On Thursday, members of Spain’s Parliament voted in favor of legalizing euthanasia, taking the country one step closer to approving doctor-facilitated death. The bill passed in 198-138 vote and is now on its way to the Senate, where it is expected to pass.
According to the Associated Press, the bill, which “will allow physician-assisted suicide and euthanasia for long-suffering patients of incurable diseases or unbearable permanent conditions,” was backed by a left-wing coalition, while the Popular and Vox parties voted against it. Spanish Health Minister Salvador Illa told lawmakers, “As a society, we cannot remain impassive when faced with the intolerable pain that many people suffer.”
Protestors gathered outside of Parliament, waving skull-and-crossbones flags with signs reading “muerte,” or death. Many opposed to the euthanasia bill wore masks of Salvador Dali, the famous Spanish artist. In his 70s, Dali was stricken with depression, drug addiction, and tremors similar to Parkinson’s disease. A fire broke out in his apartment in 1984, causing severe burns. After his wife, Gala, died, Dali attempted suicide by refusing to eat or drink anything. His suicide attempt was ultimately unsuccessful, and he died of heart failure in 1988.
If the bill passes, it could go into effect as early as the spring, and would allow patients to choose between euthanasia or assisted suicide. In euthanasia, the doctor actively kills the patient, while in assisted suicide, the doctor doles out the fatal drug cocktail and the patient takes the deadly pills on their own. Lourdes Méndez, a member of the Vox party, slammed the bill as “signing death sentences for the weakest.”
Patients will need to be given full information about their condition and any alternatives to suicide. They will need to make the request in writing, twice, 15 days apart. The bill allows for conscientious objections from doctors who don’t want to participate in killing their patients.

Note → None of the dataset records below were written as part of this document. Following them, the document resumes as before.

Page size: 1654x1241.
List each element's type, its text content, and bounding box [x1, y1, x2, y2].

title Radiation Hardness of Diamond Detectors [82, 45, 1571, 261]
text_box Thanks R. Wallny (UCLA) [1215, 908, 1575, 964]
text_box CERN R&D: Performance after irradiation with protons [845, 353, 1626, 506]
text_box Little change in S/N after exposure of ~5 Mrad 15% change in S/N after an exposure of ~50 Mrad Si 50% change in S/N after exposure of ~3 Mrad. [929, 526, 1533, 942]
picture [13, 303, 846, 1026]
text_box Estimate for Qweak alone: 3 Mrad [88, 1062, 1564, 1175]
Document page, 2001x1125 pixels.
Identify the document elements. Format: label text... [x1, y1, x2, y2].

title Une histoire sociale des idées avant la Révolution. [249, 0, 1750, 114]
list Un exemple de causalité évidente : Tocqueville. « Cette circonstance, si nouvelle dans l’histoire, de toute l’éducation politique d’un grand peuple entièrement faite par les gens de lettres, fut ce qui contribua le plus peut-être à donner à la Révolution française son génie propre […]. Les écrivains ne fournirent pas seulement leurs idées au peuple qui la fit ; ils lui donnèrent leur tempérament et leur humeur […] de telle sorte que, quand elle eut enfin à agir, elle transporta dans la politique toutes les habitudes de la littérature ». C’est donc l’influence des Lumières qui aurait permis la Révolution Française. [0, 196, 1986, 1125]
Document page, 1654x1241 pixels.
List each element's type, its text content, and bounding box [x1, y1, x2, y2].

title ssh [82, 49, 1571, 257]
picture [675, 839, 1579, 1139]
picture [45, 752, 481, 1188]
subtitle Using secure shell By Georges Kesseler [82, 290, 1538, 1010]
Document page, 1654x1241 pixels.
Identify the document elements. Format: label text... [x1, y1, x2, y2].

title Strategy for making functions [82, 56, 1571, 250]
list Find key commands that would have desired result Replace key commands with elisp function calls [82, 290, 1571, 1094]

The Episcopal Conference of Spain, the conference of Roman Catholic bishops in the mostly-Catholic country, slammed the legislation and pointed to the failures of other countries. “The experience of the few countries where it has been legalized tells us that euthanasia incites death to the weakest,” the Church wrote in a statement. “By granting this supposed right, the person, who is experienced as a burden for the family and a social weight, feels conditioned to ask for death when a law presses him in that direction. The lack of palliative care is also an expression of social inequality. Many people die without being able to receive this care and only those who can pay for it count on them.”
It is common for countries that legalize assisted suicide to, at first, enact strict regulations on it. Yet safeguards tend to be slowly relaxed over time, until more and more people can be killed for virtually any reason. One Canadian resident is euthanized every three hours according to a government report, and 52 people died from assisted suicide in less than a year of its legalization in Australia. The Netherlands has also begun allowing doctors to forcibly euthanize patients with dementia.
Time and time again, it is made clear that euthanasia contributes to the devaluation of human life, sending a message to vulnerable citizens that their lives simply are not worth living.